Un accordo tra l’altro definito ‘primo’ dalle parti, il che lascerebbe intendere che non sarà l’ultimo. La reazione, durissima, degli esercenti americani e non solo, non si è fatta attendere. Amc, Regal, Cinemark e Carmike, assieme al canadese Cineplex ed a Cineworld, secondo circuito europeo per numero di schermi, hanno annunciato il boicottaggio del film, impedendogli di fatto di uscire nelle loro sale cinematografiche. Prima d’ora, a parte qualche caso sporadico e non significativo di piccoli film distribuiti online e contemporaneamente in poche sale, l’unico tentativo serio di forzare il blocco è stato fatto nel 2011 da Universal che progettava di distribuire la commedia “Tower Heist” con Eddy Murphy in Video On demand a 60$ tre settimane dopo l’uscita in sala. Ed anche allora gli esercenti si opposero, costringendo Universal a fare marcia indietro.

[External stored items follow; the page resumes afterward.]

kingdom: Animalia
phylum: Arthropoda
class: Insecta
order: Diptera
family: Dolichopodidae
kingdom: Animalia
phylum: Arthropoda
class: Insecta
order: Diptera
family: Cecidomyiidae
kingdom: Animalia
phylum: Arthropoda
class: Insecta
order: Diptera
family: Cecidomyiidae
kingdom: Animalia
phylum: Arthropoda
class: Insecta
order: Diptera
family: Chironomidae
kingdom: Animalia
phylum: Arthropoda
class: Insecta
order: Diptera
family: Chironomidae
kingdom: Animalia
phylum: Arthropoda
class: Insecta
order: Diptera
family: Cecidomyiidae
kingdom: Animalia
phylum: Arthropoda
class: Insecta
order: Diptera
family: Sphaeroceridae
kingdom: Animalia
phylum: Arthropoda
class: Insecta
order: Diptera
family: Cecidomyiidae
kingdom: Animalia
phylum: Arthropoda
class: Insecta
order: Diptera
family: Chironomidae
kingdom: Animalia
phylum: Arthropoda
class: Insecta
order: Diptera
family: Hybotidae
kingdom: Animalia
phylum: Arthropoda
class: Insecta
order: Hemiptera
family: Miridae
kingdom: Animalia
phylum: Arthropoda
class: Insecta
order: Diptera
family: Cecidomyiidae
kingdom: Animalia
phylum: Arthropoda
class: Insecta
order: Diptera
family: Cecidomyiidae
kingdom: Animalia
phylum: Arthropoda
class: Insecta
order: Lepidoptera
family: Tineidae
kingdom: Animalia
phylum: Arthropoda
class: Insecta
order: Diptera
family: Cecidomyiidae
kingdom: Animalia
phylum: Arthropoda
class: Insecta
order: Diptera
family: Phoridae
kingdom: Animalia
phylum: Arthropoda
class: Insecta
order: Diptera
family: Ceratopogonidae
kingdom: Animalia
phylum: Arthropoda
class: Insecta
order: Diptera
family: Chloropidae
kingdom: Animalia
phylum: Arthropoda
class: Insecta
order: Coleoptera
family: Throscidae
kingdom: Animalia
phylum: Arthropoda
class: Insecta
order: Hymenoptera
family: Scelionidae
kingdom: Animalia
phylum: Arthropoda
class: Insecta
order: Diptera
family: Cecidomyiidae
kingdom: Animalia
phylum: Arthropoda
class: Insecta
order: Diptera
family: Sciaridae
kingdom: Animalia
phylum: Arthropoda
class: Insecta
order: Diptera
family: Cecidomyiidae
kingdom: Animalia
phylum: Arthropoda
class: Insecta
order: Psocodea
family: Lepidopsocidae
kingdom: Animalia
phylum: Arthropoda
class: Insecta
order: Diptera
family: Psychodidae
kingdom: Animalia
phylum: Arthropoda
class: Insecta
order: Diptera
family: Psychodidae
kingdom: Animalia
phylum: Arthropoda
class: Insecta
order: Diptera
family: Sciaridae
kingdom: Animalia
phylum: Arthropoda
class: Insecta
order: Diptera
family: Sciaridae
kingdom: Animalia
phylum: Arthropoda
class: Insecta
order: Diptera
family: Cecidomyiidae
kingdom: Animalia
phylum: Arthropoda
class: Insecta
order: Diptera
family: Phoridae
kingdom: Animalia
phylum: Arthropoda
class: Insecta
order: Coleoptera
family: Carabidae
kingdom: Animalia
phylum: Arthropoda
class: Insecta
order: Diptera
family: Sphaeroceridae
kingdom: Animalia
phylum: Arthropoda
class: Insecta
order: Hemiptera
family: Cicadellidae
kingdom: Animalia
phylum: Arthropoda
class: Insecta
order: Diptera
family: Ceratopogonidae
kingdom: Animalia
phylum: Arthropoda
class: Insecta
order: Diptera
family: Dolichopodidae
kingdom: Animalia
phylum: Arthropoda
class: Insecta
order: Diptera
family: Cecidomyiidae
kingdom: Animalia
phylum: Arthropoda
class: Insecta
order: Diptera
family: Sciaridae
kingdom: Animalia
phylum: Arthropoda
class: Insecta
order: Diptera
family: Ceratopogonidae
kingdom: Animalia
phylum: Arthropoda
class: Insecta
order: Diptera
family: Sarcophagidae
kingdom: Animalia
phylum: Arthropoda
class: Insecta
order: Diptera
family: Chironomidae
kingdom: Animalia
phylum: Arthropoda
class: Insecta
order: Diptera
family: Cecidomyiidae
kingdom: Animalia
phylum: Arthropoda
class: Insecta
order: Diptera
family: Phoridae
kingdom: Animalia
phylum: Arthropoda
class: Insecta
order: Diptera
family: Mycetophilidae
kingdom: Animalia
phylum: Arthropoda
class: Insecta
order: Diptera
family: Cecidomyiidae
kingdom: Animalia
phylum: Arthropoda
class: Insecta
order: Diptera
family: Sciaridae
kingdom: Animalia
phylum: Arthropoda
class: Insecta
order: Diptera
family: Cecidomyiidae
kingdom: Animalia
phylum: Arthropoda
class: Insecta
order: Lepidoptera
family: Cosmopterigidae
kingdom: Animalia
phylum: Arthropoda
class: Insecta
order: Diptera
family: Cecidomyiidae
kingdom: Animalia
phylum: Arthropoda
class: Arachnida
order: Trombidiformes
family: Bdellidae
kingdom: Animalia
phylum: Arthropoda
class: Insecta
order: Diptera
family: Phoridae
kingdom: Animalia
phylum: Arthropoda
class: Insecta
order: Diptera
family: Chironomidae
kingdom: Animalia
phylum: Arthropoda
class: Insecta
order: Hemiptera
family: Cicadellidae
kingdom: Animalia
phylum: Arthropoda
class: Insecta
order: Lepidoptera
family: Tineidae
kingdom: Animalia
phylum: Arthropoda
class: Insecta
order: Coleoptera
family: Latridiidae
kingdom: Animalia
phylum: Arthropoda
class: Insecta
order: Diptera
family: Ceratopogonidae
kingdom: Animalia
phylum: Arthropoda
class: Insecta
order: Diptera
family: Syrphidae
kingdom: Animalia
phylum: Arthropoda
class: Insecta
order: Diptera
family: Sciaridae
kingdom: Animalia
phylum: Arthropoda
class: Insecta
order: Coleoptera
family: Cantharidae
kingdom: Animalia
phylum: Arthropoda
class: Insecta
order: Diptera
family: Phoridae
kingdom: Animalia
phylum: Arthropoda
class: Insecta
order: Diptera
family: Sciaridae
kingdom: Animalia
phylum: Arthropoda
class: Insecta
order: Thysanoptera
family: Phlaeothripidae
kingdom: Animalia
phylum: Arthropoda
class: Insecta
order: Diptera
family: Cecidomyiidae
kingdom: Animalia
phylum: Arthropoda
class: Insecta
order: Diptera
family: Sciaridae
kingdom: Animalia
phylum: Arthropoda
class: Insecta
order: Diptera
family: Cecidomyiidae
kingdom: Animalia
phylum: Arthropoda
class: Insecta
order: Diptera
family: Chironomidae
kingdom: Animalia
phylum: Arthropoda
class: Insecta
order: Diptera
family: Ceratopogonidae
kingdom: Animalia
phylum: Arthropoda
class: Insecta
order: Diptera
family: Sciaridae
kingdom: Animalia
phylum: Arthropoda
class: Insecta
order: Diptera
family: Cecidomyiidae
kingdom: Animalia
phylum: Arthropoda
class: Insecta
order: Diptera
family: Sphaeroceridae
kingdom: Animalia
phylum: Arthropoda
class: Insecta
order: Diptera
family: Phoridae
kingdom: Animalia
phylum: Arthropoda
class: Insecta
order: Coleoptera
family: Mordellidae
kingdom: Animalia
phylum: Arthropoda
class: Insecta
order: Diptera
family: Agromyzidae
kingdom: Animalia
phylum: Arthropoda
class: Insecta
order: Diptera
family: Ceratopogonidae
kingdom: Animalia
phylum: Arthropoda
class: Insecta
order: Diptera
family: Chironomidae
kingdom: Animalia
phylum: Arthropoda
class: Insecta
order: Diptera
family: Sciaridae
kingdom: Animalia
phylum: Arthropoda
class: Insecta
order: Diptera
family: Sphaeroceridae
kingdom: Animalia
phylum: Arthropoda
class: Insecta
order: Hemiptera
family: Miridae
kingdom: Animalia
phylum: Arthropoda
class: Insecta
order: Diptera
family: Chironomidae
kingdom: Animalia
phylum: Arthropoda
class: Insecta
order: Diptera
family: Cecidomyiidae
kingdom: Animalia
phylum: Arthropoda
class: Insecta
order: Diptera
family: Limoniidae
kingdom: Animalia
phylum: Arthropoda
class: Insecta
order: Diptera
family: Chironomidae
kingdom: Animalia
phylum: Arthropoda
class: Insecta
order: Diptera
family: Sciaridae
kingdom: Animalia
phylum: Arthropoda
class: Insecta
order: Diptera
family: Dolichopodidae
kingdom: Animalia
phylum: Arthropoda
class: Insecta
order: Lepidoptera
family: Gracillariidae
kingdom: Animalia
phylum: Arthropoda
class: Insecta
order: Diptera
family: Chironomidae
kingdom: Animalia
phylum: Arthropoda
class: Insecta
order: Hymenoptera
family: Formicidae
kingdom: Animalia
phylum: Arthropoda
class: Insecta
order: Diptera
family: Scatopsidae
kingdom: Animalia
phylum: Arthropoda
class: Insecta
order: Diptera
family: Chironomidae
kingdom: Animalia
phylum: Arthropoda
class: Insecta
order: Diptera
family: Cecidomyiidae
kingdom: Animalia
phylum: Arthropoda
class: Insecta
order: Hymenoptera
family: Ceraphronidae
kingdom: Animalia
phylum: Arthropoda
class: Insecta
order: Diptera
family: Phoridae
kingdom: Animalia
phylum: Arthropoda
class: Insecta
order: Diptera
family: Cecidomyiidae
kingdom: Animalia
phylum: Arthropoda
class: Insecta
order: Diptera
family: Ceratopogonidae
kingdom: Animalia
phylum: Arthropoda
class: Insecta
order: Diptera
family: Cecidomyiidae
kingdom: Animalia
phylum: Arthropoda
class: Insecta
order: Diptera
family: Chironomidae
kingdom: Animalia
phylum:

Stavolta invece i Weinstein molto probabilmente resteranno nelle loro posizioni, anche se rischiano di perdere molti soldi, considerando che il primo film La tigre e il dragone uscito ad agosto 2000 ha incassato 213 milioni di dollari, di cui 128 negli Usa. C’è da dire che, con il solo sfruttamento del mercato cinese, che allora era pari a zero, e dove Netflix non è arrivata e forse non arriverà mai, un film del genere può incassare anche più di quanto ci si può attendere da quello americano. Ed inoltre il gigante Netflix, diffuso in poco meno di 50 nazioni e con circa 55 milioni di abbonati per questa operazione è disposta a pagare molto, come in passato con la produzione di House of cards, che all’epoca, con un budget di 100 milioni, sembrava un passo più lungo della gamba per una società di ex noleggio video che puntava tutto sullo streaming in abbonamento. Quindi non c’è il minimo dubbio che Netflix continuerà ad andare avanti come un treno, perché il suo ambizioso piano di sviluppo globale non può che passare sul corpo ‘vivo’ di Hollywood. Tra l’altro è di oggi la notizia che Adam Sandler, un personaggio sicuramente di rilievo dell’industria cinematografica, ha firmato un contratto per produrre e interpretare quattro film in esclusiva per Neflix. Quattro film con budget tra i 50 e gli 80 milioni di dollari ciascuno.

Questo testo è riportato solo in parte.